• **TEXT EXTRACT**
What happens is HashSet puts the objects in matching buckets, as does any hash structure. These buckets are determined by the hash code, that is, whatever hashCode() returns. When looking for an object during the execution of contains() the same approach is used: Calculate hashCode() and look in the matching bucket. However, if the hash code changes in the meantime (as it did in my example), then the wrong bucket is checked (unless coincidentally the hash buckets match, which can happen but is not likely). This results in the behavior you have seen.

There are a number of ways to fix this:

  • Do not use hash structures. This means losing a lot of performance, and structures based on binary search suffer from similar problems.
  • Add callbacks so HashSet can update its layout on changes. This approach is feasible but complex; everything would need to be a proper JavaBean with PropertyChangeListeners or something similar.
  • Replace HashSet with something that uses System.identityHashCode() instead of Object.equals(), therefore reverting to reference identity.

• **PROBLEMS TO SOLVE**
**A)** Answer these about the HashSet explanation:
(i) What determines the bucket an object goes into?
(ii) Which fix is called feasible but complex?
(iii) What does the last fix use in place of Object.equals()?
**B)** Repeat the part of the HashSet explanation starting at "What happens is" and ending at "from similar problems.".

• **ENTRIES SUPPLIED**
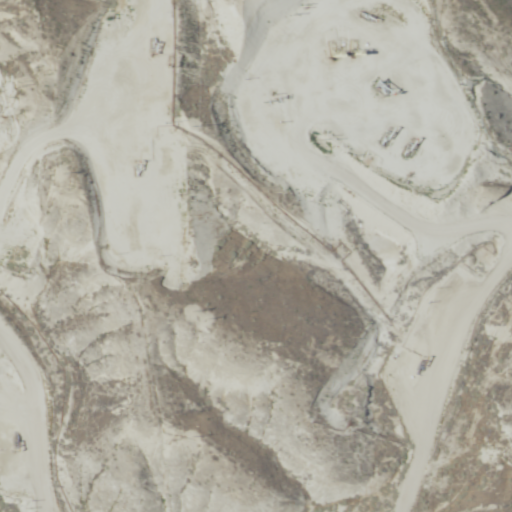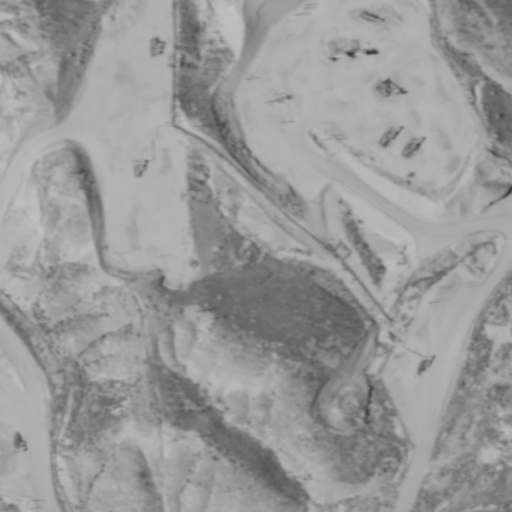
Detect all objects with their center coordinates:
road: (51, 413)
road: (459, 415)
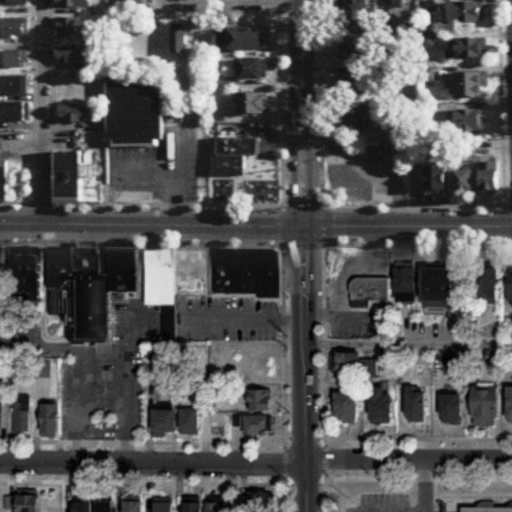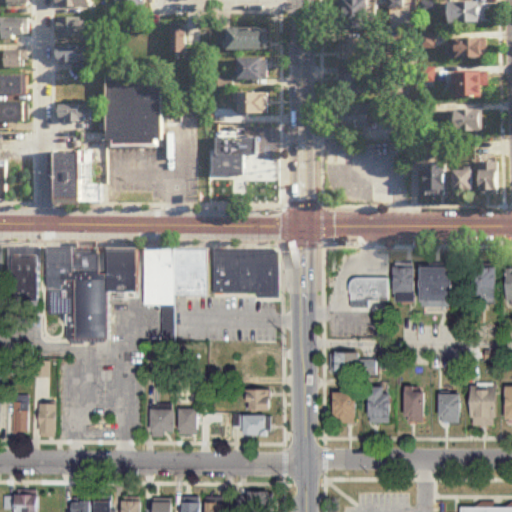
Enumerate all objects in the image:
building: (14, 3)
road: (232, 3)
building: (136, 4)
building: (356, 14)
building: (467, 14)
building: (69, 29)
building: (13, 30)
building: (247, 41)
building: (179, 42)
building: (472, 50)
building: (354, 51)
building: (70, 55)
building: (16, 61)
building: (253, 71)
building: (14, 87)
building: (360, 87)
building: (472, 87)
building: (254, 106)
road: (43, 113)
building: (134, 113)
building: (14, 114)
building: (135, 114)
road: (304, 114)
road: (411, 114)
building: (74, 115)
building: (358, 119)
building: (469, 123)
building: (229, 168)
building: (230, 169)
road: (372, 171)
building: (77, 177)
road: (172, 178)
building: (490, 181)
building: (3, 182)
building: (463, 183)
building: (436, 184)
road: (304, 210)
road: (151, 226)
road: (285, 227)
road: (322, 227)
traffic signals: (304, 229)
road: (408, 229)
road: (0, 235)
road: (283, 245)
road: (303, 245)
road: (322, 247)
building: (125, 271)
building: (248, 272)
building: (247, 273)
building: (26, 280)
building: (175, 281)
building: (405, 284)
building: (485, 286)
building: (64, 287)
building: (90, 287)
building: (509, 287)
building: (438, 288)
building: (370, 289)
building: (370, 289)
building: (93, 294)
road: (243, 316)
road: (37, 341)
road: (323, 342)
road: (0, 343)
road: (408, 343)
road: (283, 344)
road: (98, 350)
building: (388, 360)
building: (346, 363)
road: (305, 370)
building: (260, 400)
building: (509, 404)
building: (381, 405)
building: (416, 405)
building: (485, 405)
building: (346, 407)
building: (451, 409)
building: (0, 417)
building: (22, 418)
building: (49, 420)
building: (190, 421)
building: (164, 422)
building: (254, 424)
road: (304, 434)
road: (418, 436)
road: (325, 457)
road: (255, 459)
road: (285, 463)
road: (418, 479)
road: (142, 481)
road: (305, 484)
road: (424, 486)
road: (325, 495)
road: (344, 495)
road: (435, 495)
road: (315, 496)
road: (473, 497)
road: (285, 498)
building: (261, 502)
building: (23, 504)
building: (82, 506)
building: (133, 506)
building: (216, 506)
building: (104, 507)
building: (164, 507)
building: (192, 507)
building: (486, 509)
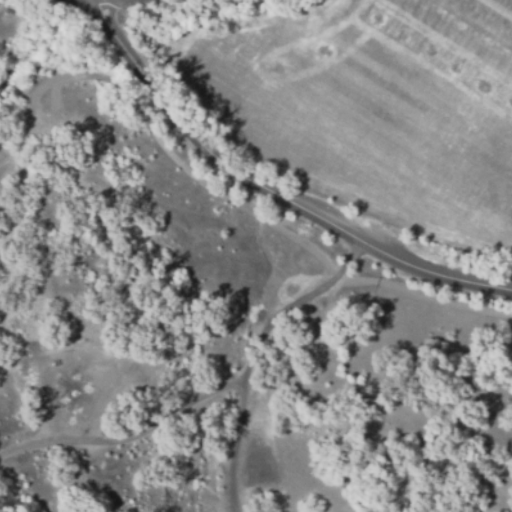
...
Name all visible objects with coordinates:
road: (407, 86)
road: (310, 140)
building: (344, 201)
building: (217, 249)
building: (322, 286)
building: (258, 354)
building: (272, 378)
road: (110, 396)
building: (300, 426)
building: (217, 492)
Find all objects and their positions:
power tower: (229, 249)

• **PROBLEM SOLUTIONS**
**A)**
(i) The hash code, that is, whatever hashCode() returns.
(ii) Adding callbacks so HashSet can update its layout on changes.
(iii) System.identityHashCode().

**B)**
What happens is HashSet puts the objects in matching buckets, as does any hash structure. These buckets are determined by the hash code, that is, whatever hashCode() returns. When looking for an object during the execution of contains() the same approach is used: Calculate hashCode() and look in the matching bucket. However, if the hash code changes in the meantime (as it did in my example), then the wrong bucket is checked (unless coincidentally the hash buckets match, which can happen but is not likely). This results in the behavior you have seen.

There are a number of ways to fix this:

  • Do not use hash structures. This means losing a lot of performance, and structures based on binary search suffer from similar problems.